Thursday, January 5, 2012

UK researchers produce robust HCV-specific T-cell responses to HCV virus in healthy human subjects...

From Doctors Lounge.com According to a study just published in the journal 'Science Translational Medicine', researchers at the University of Oxford have induced HCV-specific T-cell responses against genotype 1a and 3a hepatitis C viruses using an adenovirus-based vaccine in healthy human subjects. I've been around virology enough to be severely jaded when it comes to effective vaccines for highly-replicative, error-prone viruses, but hope springs eternal despite myself.

 Novel Hepatitis C Vaccine Induces T Cell Responses. In first trial of an adenovirus-based vaccine for HCV, vectors well tolerated and highly immunogenic.

Adenovirus-based vaccines can generate strong, broad, long-lasting, and functional T cell responses against hepatitis C virus in healthy people, according to a study published in the Jan. 4 issue of Science Translational Medicine.

 THURSDAY, Jan. 5 (HealthDay News) -- Adenovirus-based vaccines can generate strong, broad, long-lasting, and functional T cell responses against hepatitis C virus (HCV) in healthy people, according to a study published in the Jan. 4 issue of Science Translational Medicine.

 Eleanor Barnes, M.D., of the University of Oxford in the United Kingdom, and colleagues used a recombinant adenoviral vector strategy in a phase 1 trial of an HCV vaccine in healthy human volunteers. Two adenoviral vectors expressing NS proteins from HCV genotype 1B were constructed based on rare serotypes (human adenovirus 6 and chimpanzee adenovirus 3). The researchers found that both of the vectors primed T cell responses against HCV proteins. The T cell responses targeted multiple proteins and were capable of recognizing heterologous strains (genotypes 1A and 3A). HCV-specific T cells included both CD4+ and CD8+ T cell subsets and secreted interleukin-2, interferon-gamma, and tumor necrosis factor-alpha.

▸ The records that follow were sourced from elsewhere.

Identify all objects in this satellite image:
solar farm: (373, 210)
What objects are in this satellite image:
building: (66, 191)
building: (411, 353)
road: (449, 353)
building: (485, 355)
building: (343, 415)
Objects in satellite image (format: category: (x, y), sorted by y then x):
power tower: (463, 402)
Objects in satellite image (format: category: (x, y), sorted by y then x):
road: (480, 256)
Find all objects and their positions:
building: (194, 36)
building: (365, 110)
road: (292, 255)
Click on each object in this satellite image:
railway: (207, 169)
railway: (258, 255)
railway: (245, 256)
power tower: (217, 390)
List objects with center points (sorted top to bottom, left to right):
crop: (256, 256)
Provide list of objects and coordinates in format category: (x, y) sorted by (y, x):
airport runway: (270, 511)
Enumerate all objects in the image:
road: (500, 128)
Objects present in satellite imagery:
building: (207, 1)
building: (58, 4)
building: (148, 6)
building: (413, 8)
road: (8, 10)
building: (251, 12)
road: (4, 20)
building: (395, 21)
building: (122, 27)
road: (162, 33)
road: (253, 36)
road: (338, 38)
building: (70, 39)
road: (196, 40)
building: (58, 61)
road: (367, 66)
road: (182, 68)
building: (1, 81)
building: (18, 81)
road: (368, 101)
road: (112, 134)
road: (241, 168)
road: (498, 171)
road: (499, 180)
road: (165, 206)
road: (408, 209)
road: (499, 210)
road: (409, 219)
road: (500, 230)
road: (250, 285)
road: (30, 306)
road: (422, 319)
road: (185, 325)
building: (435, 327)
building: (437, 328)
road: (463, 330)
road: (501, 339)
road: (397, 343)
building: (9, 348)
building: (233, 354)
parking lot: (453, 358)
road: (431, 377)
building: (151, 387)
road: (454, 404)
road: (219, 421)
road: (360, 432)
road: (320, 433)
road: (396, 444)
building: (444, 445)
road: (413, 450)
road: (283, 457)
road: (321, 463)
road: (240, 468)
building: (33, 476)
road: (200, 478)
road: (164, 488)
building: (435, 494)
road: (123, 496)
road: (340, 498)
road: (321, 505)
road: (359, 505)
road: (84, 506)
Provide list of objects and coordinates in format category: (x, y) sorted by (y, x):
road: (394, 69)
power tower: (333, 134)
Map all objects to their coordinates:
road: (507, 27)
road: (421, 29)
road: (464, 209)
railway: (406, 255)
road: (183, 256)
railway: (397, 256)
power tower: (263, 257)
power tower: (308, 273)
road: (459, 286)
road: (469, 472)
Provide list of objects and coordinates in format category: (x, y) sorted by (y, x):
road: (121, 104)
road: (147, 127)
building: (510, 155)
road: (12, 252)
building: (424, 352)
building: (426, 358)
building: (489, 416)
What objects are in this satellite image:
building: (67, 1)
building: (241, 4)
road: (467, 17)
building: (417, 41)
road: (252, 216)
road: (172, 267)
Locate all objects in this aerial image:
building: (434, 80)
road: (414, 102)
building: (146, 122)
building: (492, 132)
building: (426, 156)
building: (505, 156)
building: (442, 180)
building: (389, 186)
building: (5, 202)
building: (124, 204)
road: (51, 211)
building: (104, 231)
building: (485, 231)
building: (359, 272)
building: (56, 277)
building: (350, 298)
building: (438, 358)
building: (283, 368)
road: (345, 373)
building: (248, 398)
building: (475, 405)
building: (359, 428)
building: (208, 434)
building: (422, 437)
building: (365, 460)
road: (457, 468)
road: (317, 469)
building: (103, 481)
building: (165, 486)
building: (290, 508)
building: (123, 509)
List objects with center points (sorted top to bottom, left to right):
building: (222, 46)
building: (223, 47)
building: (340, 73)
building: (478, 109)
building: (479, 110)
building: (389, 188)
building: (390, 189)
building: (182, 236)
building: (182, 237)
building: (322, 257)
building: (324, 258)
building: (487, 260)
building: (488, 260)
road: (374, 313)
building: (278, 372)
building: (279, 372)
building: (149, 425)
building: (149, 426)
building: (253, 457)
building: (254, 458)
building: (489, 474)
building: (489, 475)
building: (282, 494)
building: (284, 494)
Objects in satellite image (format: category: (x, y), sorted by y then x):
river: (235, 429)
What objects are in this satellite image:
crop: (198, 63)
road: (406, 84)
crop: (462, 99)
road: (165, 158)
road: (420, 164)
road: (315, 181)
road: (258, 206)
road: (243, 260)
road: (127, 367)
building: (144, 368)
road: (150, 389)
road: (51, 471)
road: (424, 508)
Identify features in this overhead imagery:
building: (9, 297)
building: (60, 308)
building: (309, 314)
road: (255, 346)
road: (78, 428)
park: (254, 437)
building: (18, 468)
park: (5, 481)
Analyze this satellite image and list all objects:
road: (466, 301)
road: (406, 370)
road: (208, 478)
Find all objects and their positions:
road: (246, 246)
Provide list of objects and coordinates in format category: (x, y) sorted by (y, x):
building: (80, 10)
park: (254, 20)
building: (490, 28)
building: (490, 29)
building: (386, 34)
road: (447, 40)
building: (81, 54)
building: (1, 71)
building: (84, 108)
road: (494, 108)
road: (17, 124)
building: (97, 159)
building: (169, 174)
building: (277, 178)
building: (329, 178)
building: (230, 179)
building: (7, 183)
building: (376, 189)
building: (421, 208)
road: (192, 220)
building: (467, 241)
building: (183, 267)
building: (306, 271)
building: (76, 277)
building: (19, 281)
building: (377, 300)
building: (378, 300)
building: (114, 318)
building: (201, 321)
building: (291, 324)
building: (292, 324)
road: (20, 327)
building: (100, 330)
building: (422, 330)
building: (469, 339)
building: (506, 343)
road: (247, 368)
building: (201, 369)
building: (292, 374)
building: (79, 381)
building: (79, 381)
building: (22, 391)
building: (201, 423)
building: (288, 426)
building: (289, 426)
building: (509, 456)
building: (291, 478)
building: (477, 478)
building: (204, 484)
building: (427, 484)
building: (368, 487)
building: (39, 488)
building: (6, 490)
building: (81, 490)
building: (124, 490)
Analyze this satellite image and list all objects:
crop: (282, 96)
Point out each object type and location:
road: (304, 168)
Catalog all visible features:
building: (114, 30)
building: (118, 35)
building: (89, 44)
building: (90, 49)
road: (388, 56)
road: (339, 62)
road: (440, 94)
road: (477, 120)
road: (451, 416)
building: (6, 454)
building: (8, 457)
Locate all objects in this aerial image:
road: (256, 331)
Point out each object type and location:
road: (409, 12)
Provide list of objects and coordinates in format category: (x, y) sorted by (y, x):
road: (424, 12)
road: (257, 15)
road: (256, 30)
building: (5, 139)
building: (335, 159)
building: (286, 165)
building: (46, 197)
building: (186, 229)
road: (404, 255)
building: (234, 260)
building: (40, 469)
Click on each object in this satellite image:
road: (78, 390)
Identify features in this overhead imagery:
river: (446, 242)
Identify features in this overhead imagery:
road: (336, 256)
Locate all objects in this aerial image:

The T cell response could be sustained for at least a year after boosting with the heterologous adenoviral vector. Examination using major histocompatibility complex peptide tetramers revealed T cells (central and effector) that retained polyfunctionality and proliferative capacity.

 "These data indicate that an adenoviral vector strategy can induce sustained T cell responses of a magnitude and quality associated with protective immunity and open the way for studies of prophylactic and therapeutic vaccines for HCV," the authors write.